Hazlitt, a quien Stevenson cita a menudo, lo dice sin sentimentalismo: «Puedo
disfrutar del trato con los demás en una habitación; pero al aire libre la naturaleza es
compañía suficiente para mí. En él nunca estoy menos solo que cuando estoy solo.
“Los campos eran su estudio / la naturaleza era su libro”. No le puedo ver la gracia a
caminar y hablar al mismo tiempo. Cuando estoy en el campo deseo vegetar como el
campo. No soy partidario de criticar los setos y las vacas negras» (Hazlitt, 2010, 21-
22). Sin embargo, cuando se trata de largas excursiones a determinados lugares,
Hazlitt reconoce no despreciar la compañía: «Una persona que se encontrara en los
desiertos de Arabia sin amigos ni paisanos casi sentiría que se ahoga: hay que admitir
que hay algo en la visión de Atenas o de la antigua Roma que exige la pronunciación
de palabras; y reconozco que las Pirámides son demasiado extraordinarias para la
contemplación de una sola persona» (Hazlitt, 2010, 48-49). Paul Theroux también
intenta preservar su soledad: «[Cuando me encontraba con algún pelmazo], decía que
me gustaba caminar. No decía que no tenía otra opción que viajar solo, pues tomaba
notas y tenía que pararme para pasarlas al papel. No podía pensar con claridad más
que cuando estaba solo» (Theroux, 1986, 100).
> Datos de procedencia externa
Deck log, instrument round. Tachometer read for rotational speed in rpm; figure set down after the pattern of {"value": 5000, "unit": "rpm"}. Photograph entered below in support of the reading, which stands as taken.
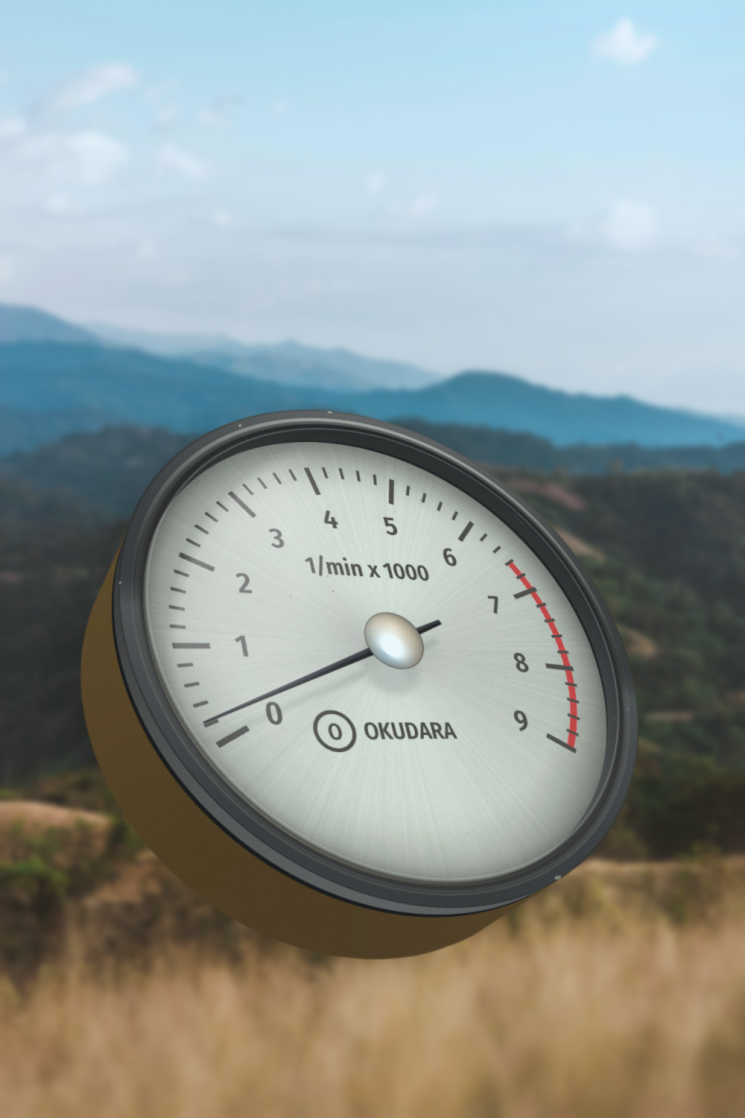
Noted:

Durante su periplo español, Laurie Lee conoce a Romero, un joven vagabundo.
Recorren una parte del camino juntos, pero enseguida Lee se cansa de un compañero
que le resulta quejica, perezoso y charlatán. «El placer que me producía su compañía
duró unos tres días, después se agrió y disminuyó rápidamente. Ya no podía sentirme
príncipe de los caminos, el andante solitario que mi fantasía había elegido. Yo había
desarrollado una íntima inclinación por la vanidad de la soledad, y la presencia de
Romero la interrumpía vivamente» (Lee, 1985, 124). Aprovechando una siesta, que
Romero no se saltaría por nada en el mundo, Lee se escapa de su compañía: «Fue un
alivio increíble volver a encontrarme solo y me dirigí hacia los montes con la mayor
celeridad posible» (125). Todo el resto del día Romero le pisa los talones a Laurie
Lee sin conseguir darle alcance, y este, sintiéndose culpable por su actitud, pero
ávido también de dejar atrás una compañía tan pesada, se resiste a los gritos del joven
vagabundo y no ceja en su empeño. Llamándolo por última vez, Romero desaparece
por fin del paisaje y deja a Laurie Lee en la felicidad de una libertad sin trabas.
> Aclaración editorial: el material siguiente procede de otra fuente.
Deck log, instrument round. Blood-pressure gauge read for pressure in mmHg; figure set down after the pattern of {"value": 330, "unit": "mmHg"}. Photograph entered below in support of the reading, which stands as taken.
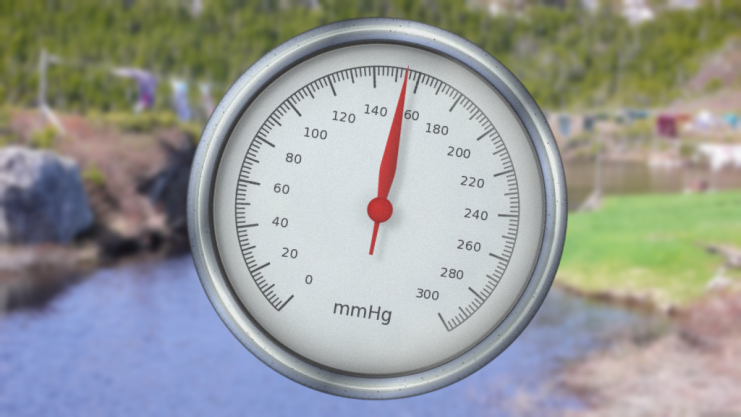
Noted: {"value": 154, "unit": "mmHg"}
Jacques Lanzmann anuncia sus intenciones desde el principio para disuadir a todo
aquel que quiera unirse a él, aunque aparentemente muchas veces comienza el viaje
en grupo: «En el camino —previene—, yo soy un tipo insoportable. Tan exigente
conmigo mismo como con los otros. Cada vez que he salido con amigos, he vuelto
con enemigos. Caminar diez días con alguien es vivir diez años con esa persona. Sus
defectos, pero también sus cualidades, desfilan ante mí a cámara rápida. No perdono
ni el cansancio, ni el desánimo, ni la cojera. No soporto que alguien haga que me
retrase. Que me detenga. Que me haga esperar. Peor para ellos, peor para mí. A quien
le guste, que me siga» (Lanzmann, 1987, 50). Ojalá J. Lanzmann nunca sufra una
cojera o un desvanecimiento.
La actitud de Philippe Delerm en el paisaje normando es muy diferente. Al
comienzo de su libro sobre los caminos, rinde homenaje a su compañera, autora de
las fotografías que dan cuerpo a su escritura: «Diez años de vagabundeo en pareja y
este es un nuevo privilegio. Compartir el silencio del camino con la mujer amada. Yo
tomaba notas, ella sacaba fotos. A partir de este cruce de miradas aparecían más tarde
imágenes y palabras que caminaban al paso» (Delerm, 1997, 7). Töpffer, por su parte,
nos recuerda una de las ventajas posibles (si bien no siempre presente) de los viajes
en grupo, la de la solidaridad: «En cuanto a la cantidad, acarrea consigo la animación,
la variedad de la charla y del comercio pero, sobre todo y ante todo, el espíritu de
comunidad, de colonia, es decir, de ayuda mutua, de colaboración mañosa, de
organización concebida por adelantado o improvisada en el momento, teniendo en
cuenta a los pequeños, los débiles, los cojos» (Töpffer, 1996, 147). Sin duda, una
buena lectura para Jacques Lanzmann.